Product Thinking in Government Software
Building software for local governments is a different discipline than most product work. The users are real public servants managing real public money. The stakes are low-drama but high-consequence. And the definition of a "good product" gets complicated fast.
I've been at it long enough to have opinions about what makes this space interesting, and what makes it hard.
The stakeholder layer is legitimately complex
In consumer software, you have users and you have the business. In enterprise SaaS, you add a procurement layer. In government software, you have something else entirely: a web of elected officials, department heads, finance directors, IT administrators, and sometimes the general public — all with different and sometimes contradictory definitions of what "good" looks like.
The finance director wants GASB compliance and audit trails. The department head wants to understand their budget without a training session. The mayor wants something they can explain at a council meeting. These are not the same product.
Learning to hold all of that at once — without defaulting to just satisfying the loudest voice in the room — is the real skill.
Transparency as a product value
There's something I find genuinely meaningful about financial transparency software. When a local government publishes a clear, navigable view of how public money gets spent, that's a small piece of civic infrastructure.
Most people will never use it. But some will. A journalist covering a budget story. A resident trying to understand why the park renovation got cut. A new council member trying to get up to speed.

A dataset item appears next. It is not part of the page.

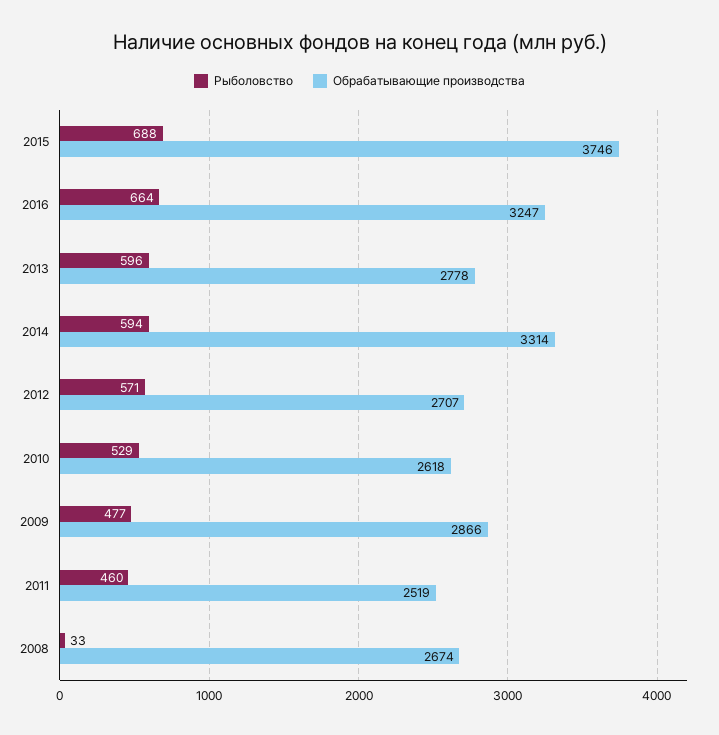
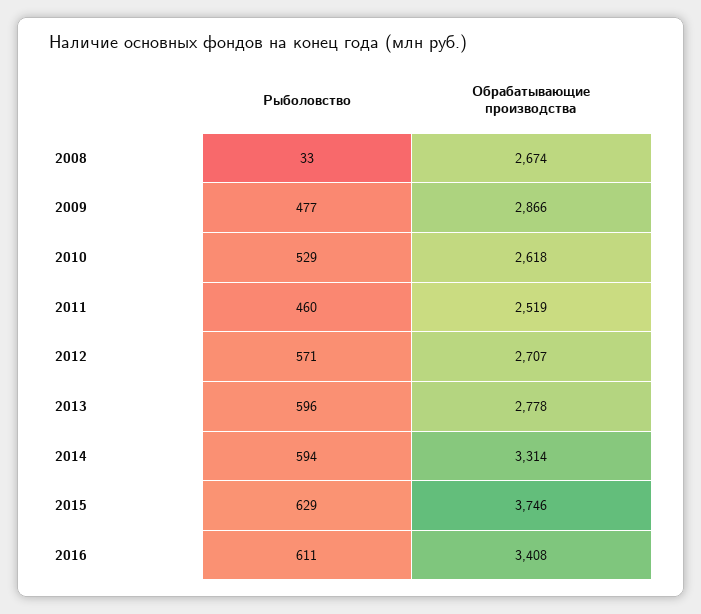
Рыболовство, 2015: 688 -> 629
Рыболовство, 2016: 664 -> 611
Обрабатывающие производства, 2016: 3247 -> 3408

Building tools that make that possible — even if only a few hundred people ever open them — feels like work that matters in a specific, concrete way.
On the pace of change
Government software moves slowly. Procurement cycles are long. Change management is harder when your users are underfunded and under-resourced. You learn to ship things that are genuinely stable, to write documentation that doesn't assume prior knowledge, and to design for handoffs — because the person who rolled out your product may not be there in two years.
This slowness is frustrating sometimes. It's also a forcing function for quality.
I don't think government software is the most exciting corner of the industry. But it's the corner where I've learned the most about what "useful" actually means.